**Bloco de texto**
------------------------------------

Não tendo sido demonstrado pela exequente o envio das aludidas cartas para o efeito, não pode exigir-se aos executados o ónus de demonstrar  a realidade invocada da não interpelação, uma vez que esta prova de facto negativo só lhes pode ser imposta como ónus, desde que previamente se tenha por assente a demonstração por parte do credor da realização de actos tidos por idóneos a consubstanciar uma interpelação.
Nestes termos, entendemos que não se mostra feita a prova de ter existido interpelação prévia dos oponentes, enquanto avalistas, pelo que procede a oposição à execução, determinando-se a extinção da execução no que diz respeito aos executados, aqui oponentes (…)»

Importa, pois, apurar se, efectivamente, deve considerar-se feita ou não a interpelação dos executados/ avalistas.

Na verdade, os documentos de fls. 77 e 78, juntos com a contestação, são meras cartas simples. Não há pois prova suficiente de que as mesmas tenham sido enviadas aos seus destinatários, muito menos que as mesmas tenham sido recebidas pelos mesmos.
E nestas condições, e não obstante o depoimento da testemunha arrolada pelo ora Recorrente, AM, afigura-se-nos que os elementos probatórios recolhidos são insuficientes para formar uma convicção segura, quer relativamente ao efectivo envio das cartas quer, especialmente, sobre a sua recepção.
As razões apontadas pela 1.ª instância têm, assim, razão de ser.
É certo que não existe nenhuma obrigatoriedade legal de enviar cartas de interpelação pela forma registada ou registada com aviso de recepção. Contudo a opção por este meio resulta do senso comum, como a forma mais prudente de garantir a facilidade de prova da sua realização. A Apelante era obviamente livre de escolher a forma de interpelação que melhor entendesse, designadamente por meras cartas simples, não registadas. Porém, sujeitou-se às consequências dessa sua opção, maxime a dificuldade de prova patentes nos autos.
Também não se pode aplicar ao caso o disposto no art.º 224.º n.º2º do Código Civil. Desde logo, porque não se pode considerar provado que as cartas foram enviadas e, mesmo que assim fosse considerado, nem sequer temos prova de que as moradas constantes dos endereços dos Executados correspondam às suas moradas, pois não consta dos autos qual a morada fornecida pelo executado para efeitos de receber notificações relacionadas com o contrato celebrado e a executada nem subscreveu o contrato, apenas subscreveu a livrança como avalista.

------------------------------------

**Registos apresentados**
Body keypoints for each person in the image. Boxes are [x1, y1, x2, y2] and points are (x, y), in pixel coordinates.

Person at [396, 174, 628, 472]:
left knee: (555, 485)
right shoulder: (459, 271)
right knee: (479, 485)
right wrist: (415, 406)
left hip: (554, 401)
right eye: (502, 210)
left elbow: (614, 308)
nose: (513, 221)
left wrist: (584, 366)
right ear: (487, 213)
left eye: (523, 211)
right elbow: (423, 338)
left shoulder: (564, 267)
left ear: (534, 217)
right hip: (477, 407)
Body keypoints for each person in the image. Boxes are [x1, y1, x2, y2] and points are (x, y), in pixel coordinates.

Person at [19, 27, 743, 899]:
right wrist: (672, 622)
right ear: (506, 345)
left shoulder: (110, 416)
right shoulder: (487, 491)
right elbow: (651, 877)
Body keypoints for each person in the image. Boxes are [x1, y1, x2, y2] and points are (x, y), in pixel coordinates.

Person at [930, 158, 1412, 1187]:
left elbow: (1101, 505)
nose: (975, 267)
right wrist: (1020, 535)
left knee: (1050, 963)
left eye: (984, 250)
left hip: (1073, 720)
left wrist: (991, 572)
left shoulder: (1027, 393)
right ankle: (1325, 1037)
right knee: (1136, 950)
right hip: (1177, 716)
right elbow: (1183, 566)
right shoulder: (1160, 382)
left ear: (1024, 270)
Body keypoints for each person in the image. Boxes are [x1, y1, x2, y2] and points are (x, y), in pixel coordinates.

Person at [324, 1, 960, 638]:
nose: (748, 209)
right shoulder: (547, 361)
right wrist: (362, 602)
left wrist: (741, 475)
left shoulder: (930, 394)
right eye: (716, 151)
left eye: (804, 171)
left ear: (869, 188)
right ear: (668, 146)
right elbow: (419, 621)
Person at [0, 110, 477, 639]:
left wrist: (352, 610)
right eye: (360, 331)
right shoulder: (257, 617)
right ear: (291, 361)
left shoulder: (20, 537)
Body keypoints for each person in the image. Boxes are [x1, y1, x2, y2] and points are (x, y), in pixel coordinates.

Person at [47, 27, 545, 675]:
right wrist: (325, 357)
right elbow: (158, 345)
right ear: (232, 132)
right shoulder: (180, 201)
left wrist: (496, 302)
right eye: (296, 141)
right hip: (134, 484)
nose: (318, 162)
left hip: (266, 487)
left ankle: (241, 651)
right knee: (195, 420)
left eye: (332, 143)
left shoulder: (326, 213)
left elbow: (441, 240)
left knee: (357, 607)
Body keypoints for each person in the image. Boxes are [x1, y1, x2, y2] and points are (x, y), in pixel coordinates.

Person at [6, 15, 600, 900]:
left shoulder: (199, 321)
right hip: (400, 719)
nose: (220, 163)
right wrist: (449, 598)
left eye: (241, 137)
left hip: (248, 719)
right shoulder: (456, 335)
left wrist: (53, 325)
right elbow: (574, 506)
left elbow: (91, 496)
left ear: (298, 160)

------------------------------------

**Tarefas do exercício**
[a] No texto sobre a interpelação dos avalistas, o que são os documentos de fls. 77 e 78 juntos com a contestação?
[b] Enumere todas as formas de envio de cartas de interpelação referidas no texto sobre a interpelação dos avalistas.
[c] Retome o texto sobre a interpelação dos avalistas a partir do ponto em que termina.
Os registos não têm qualquer relação com o texto sobre a interpelação dos avalistas.

**Respostas escritas**
[a] São meras cartas simples.

[b] Carta registada; carta registada com aviso de recepção; meras cartas simples, não registadas.

[c]
Improcedem, pois, as conclusões de recurso relativamente ao erro de julgamento, quer relativamente à prova documental, quer no que respeita à prova testemunhal.

2.Vejamos agora a questão de saber quais as consequências jurídicas da falta de interpelação dos avalistas/ Executados.

A sentença recorrida determinou a extinção da execução, por não se ter feito a prova de ter existido a interpelação prévia dos oponentes, enquanto avalistas.

Ora, quanto a esta necessidade de interpelação prévia do avalista como condição de preenchimento da livrança, não se traduz em qualquer exigência legal e nem se demonstra que decorra do pacto de preenchimento.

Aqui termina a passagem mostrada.